A once daily dose, Triumeq contains three medications: 600mg abacavir, 300mg lamivudine and 50mg of dolutegravir. It is intended for people who are antiretroviral treatment-naïve or are infected with HIV without documented or clinically suspected resistance to any of the three antiretroviral agents.
Triumeq, which is already approved overseas by both the US Food and Drug Administration and the European Union, becomes the fourth STR available to people living with HIV in Australia. An important point of difference with Triumeq is that all the other STRs — Atripla, Eviplera and Stribild — contain tenofovir, which can be associated with an increase risk of side effects of the kidneys and a decrease in bone mineral density (BDM).
Triumeq does not contain tenofovir, making it an attractive option for patients with, or who may develop such conditions. Also, Triumeq has no food restrictions (so can be taken with or without with food) and people can take Triumeq regardless of their viral load or CD4 count (other drugs have constraints). Importantly, Triumeq does not cause drowsiness so can be taken at any time of the day.
The primary drug component in Triumeq is dolutegravir — a second-generation integrase inhibitor that has performed well in clinical trials. For people who have resistance to raltegravir or elvitegravir, dolutegravir offers further treatment options within the integrase inhibitor class of treatment.
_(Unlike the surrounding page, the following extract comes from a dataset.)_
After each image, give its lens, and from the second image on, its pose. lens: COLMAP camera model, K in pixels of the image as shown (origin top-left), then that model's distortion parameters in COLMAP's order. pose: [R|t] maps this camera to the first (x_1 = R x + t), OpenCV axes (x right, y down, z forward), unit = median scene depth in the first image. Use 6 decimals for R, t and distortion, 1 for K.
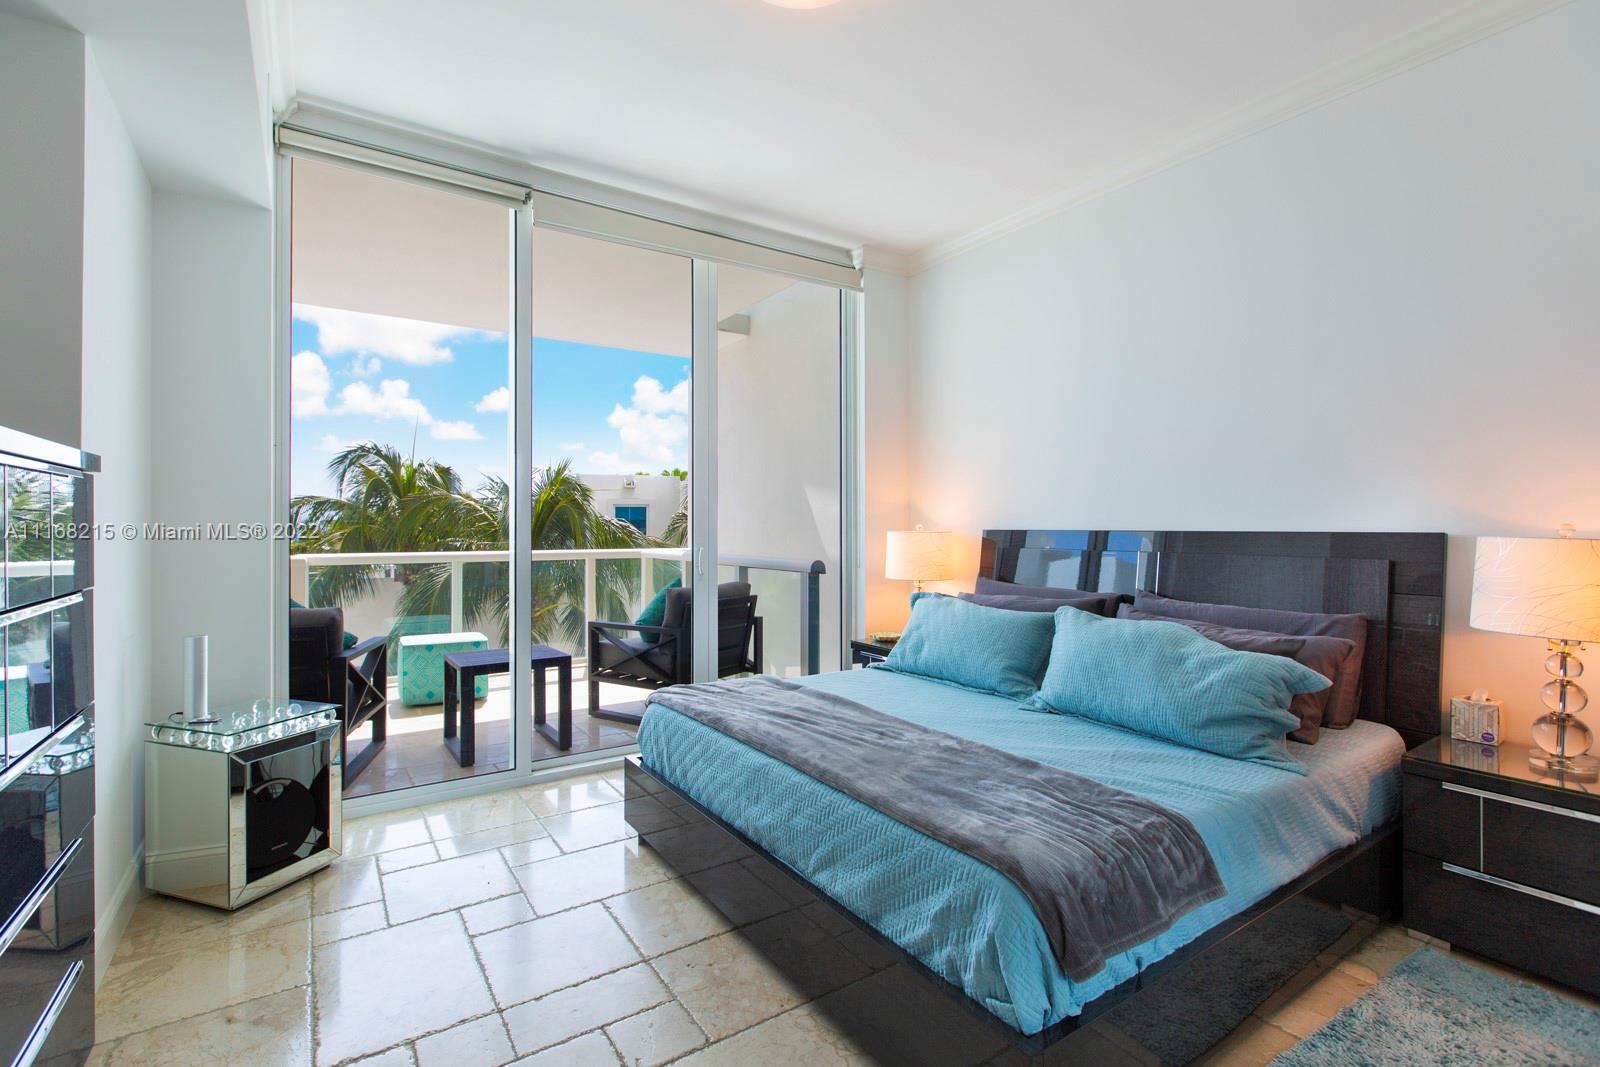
lens RADIAL K [[723.3, 0, 788.5], [0, 723.3, 526.3], [0, 0, 1]] dist [-0.002665, -0.000218]
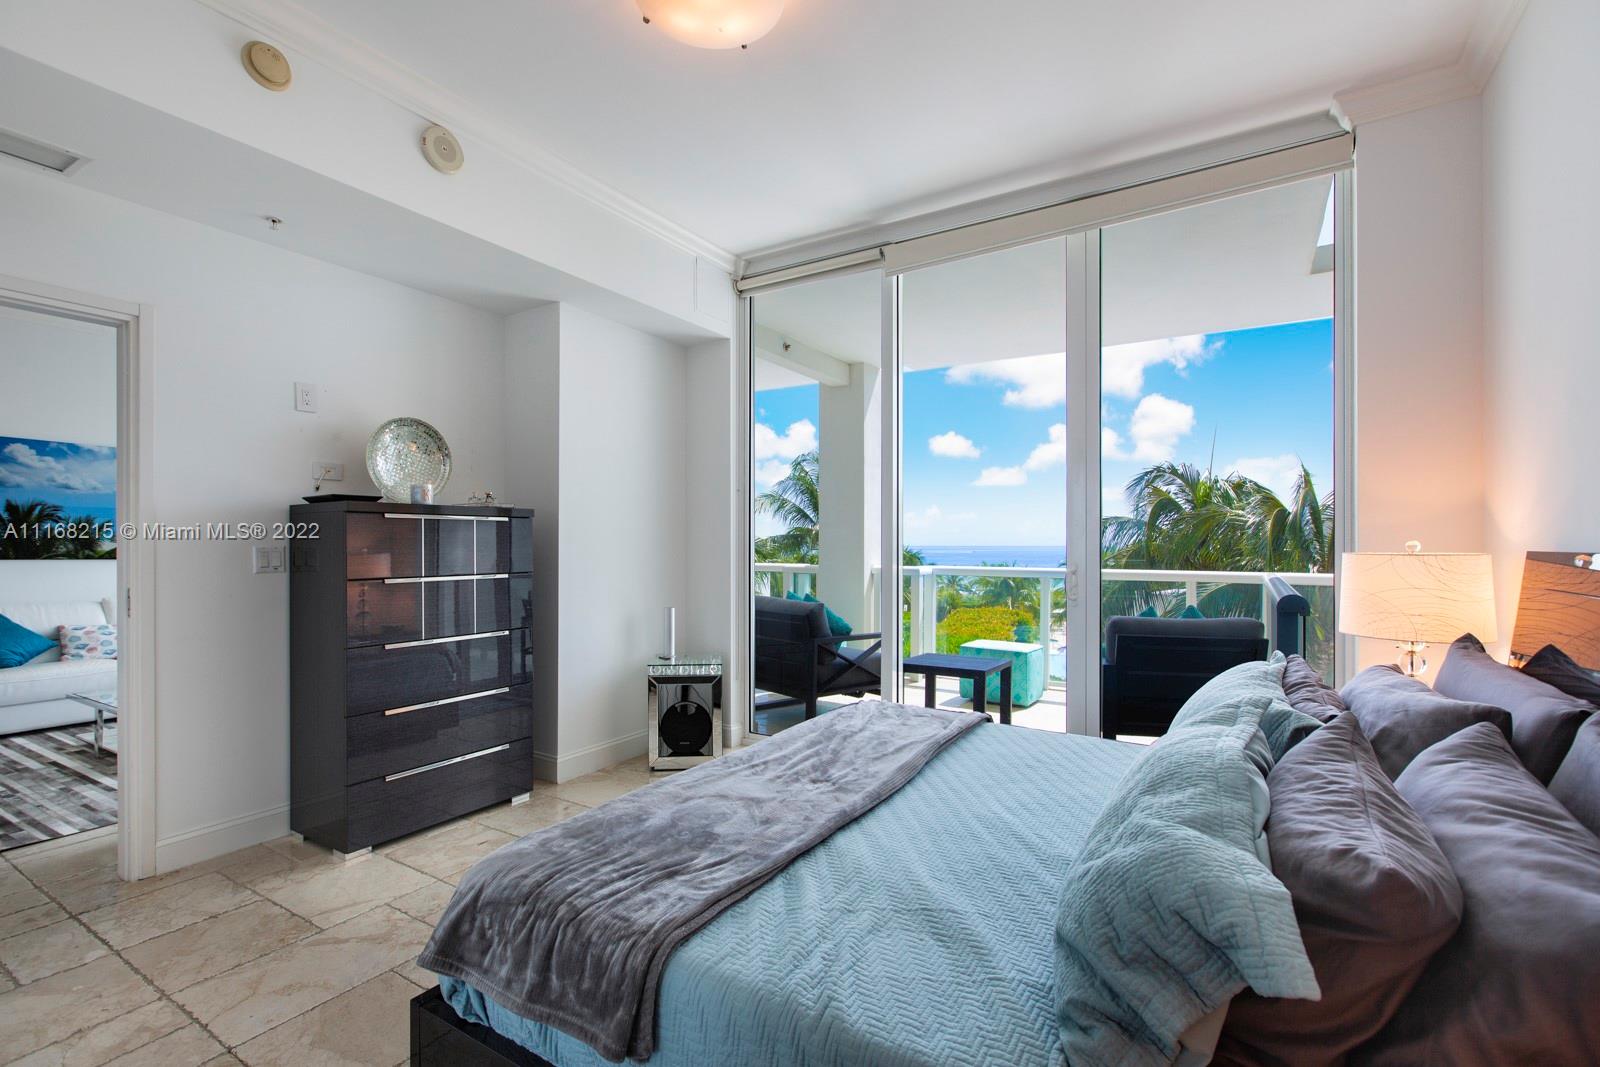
lens RADIAL K [[723.3, 0, 802.8], [0, 723.3, 550.0], [0, 0, 1]] dist [-0.002665, -0.000218]
pose [[0.413426, 0.008537, -0.910498, 0.372336], [-0.001483, 0.999961, 0.008702, 0.000734], [0.910536, -0.002248, 0.413423, 0.245218]]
Triumeq contains abacavir and it is estimated that up to 5% of people living with HIV have a genetic hypersensitivity to abacavir which can result in a serious allergic reaction. A blood test can determine if someone has a genetic hypersensitivity and Australian treatment guidelines recommend all people living with HIV have this blood test at the time of diagnosis.
People living with HIV can ask their treating doctor if they have had this blood test and what the results were so they can be informed as to whether or not they are able to take abacavir and the co-formulations that contain abacavir such as Kivexa, Trizivir & Triumeq.
A decision by the Pharmaceutical Benefits Advisory Committee to list Triumeq on the PBS is expected within the second quarter of the year.